Oddly enough, this was actually implemented in 3.0. It wasn’t until 4.4 that Google actually forced the issue so that third-party applications could no longer write to the space.

Fortunately, there’s a fix. It’s not ideal and will take a bit of time, but it works. Here’s what you must do:

  1. Copy all of the files from your SD card to a PC
  2. Uninstall the third-party app(s) that can’t write to the SD card
  3. Restart device
  4. Have Android format your SD card via Settings | Storage | Format SD card (Figure A)
  5. Re-install third-party app(s) that couldn’t write to the SD card
  6. Copy data from the PC back to the SD card (into the same directory it was in prior to reformatting)

Figure A

Reformatting an SD card on a Verizon-branded HTC M8.

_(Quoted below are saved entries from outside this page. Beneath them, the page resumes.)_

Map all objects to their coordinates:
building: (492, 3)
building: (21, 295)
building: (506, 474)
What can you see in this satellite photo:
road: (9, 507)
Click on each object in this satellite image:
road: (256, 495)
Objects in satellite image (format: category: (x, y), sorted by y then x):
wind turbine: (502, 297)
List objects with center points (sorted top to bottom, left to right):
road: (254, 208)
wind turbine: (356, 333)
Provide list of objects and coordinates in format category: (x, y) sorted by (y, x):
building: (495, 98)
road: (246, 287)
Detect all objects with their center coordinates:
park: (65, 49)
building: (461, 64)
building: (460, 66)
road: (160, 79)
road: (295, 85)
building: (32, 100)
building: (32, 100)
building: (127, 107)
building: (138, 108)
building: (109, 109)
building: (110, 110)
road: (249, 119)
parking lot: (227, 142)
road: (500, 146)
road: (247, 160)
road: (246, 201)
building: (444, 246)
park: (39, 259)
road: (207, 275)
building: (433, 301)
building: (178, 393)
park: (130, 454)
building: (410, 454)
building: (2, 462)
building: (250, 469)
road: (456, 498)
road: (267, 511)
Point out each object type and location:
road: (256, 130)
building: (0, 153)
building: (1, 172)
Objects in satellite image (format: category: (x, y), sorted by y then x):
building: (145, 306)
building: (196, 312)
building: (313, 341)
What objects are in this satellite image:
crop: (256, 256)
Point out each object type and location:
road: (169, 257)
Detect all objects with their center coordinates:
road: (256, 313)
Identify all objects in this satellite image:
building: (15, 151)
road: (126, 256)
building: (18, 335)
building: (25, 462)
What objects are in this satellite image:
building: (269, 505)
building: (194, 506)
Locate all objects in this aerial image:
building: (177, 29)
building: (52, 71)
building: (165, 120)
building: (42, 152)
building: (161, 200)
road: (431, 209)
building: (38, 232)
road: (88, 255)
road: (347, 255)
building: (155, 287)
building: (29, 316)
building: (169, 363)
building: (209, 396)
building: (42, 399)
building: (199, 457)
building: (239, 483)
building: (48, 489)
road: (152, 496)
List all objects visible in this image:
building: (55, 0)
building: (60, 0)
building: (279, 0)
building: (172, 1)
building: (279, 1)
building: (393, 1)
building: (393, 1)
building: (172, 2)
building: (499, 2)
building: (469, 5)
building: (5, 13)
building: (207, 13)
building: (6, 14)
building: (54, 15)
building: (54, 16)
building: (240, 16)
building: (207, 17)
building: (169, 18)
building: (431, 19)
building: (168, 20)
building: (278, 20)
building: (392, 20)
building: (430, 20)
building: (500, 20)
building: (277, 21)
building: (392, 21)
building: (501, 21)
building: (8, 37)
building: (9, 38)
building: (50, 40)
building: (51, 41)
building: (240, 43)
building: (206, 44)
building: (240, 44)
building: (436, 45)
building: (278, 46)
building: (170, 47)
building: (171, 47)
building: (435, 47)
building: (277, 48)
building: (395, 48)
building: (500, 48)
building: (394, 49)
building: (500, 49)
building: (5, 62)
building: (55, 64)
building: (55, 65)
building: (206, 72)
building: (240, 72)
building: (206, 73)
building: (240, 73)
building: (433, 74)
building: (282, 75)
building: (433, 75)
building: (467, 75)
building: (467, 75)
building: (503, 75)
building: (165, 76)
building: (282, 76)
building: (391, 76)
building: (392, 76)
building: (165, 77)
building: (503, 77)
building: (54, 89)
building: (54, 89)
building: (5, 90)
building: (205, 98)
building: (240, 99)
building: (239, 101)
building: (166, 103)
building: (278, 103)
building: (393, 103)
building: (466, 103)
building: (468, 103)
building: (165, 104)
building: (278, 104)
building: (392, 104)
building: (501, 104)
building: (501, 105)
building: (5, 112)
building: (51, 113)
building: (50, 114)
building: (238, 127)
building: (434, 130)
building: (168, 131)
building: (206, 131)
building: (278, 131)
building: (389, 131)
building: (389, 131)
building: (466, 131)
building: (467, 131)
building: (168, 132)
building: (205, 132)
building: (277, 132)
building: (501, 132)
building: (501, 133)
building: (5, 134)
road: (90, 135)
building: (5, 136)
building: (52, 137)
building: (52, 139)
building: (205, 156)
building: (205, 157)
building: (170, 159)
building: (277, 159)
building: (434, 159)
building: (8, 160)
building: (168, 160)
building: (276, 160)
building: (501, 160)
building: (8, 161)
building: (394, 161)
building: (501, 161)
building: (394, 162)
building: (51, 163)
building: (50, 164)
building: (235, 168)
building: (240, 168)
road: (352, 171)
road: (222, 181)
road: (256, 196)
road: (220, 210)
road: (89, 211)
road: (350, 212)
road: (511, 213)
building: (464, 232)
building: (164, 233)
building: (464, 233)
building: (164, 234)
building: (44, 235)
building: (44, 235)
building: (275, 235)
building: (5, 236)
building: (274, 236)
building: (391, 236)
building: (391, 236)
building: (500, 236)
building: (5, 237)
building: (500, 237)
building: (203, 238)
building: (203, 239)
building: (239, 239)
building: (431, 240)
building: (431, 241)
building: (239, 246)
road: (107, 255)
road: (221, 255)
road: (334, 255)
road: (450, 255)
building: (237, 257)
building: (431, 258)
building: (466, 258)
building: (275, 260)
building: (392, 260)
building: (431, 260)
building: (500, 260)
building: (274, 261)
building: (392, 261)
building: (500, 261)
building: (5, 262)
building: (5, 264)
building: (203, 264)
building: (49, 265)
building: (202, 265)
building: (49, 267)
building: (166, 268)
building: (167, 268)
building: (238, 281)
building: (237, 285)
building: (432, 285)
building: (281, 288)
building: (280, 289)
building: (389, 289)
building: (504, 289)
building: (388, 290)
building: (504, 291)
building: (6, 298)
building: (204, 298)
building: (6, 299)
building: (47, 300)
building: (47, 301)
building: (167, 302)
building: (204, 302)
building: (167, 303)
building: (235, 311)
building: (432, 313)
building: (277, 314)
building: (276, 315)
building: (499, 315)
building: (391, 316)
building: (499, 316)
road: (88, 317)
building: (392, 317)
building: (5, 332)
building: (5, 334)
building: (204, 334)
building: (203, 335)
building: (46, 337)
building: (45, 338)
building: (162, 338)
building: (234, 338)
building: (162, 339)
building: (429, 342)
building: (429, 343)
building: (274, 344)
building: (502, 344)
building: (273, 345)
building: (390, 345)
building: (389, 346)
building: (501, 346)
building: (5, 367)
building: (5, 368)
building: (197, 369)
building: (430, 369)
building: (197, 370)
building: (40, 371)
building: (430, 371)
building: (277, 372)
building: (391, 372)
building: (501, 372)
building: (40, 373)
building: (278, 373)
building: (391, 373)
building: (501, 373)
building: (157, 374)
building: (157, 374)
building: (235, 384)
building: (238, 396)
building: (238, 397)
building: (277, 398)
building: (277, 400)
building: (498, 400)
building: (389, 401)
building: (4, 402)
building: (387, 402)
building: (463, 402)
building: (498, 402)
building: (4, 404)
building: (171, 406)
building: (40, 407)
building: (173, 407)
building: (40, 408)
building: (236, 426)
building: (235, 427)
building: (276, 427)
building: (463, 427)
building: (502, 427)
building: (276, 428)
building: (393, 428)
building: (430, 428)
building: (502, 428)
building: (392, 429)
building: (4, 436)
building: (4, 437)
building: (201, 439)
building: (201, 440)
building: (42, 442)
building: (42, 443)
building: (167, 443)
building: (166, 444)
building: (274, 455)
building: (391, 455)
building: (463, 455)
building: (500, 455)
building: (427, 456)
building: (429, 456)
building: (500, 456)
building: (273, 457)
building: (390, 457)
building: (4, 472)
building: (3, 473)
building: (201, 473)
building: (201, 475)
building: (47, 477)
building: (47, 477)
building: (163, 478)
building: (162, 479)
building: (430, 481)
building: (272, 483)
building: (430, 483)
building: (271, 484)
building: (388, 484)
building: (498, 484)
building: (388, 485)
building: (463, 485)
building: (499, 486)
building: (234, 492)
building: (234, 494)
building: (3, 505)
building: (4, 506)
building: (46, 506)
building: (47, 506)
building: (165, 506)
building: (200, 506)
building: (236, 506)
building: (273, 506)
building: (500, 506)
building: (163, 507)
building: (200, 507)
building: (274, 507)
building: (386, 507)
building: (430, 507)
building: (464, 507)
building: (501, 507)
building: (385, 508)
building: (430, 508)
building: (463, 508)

Your third-party Android app should now be able to write to the SD card. How this works is that, when you uninstall an app, it will delete any folders it created (or “owned”). By re-installing the updated version of the app, the folder on the SD card will be re-created with the proper permissions such that the app can now write to the directory on the SD card.

If this doesn’t work (it should), the alternative is to make use of an app like Dropbox. In the latest iteration of the Dropbox app, you can now move the synced folder to the SD card. If you’re third-party app has the ability to connect to cloud-based apps (like Dropbox), take advantage of that and store all of your files from the productivity app into the SD card by way of Dropbox.

No, this isn’t an ideal solution, but it’s one that will reclaim the SD card for third-party apps.

Do you take advantage of the SD card on your Android device? If so, do you bother with any level of security for the data you store there?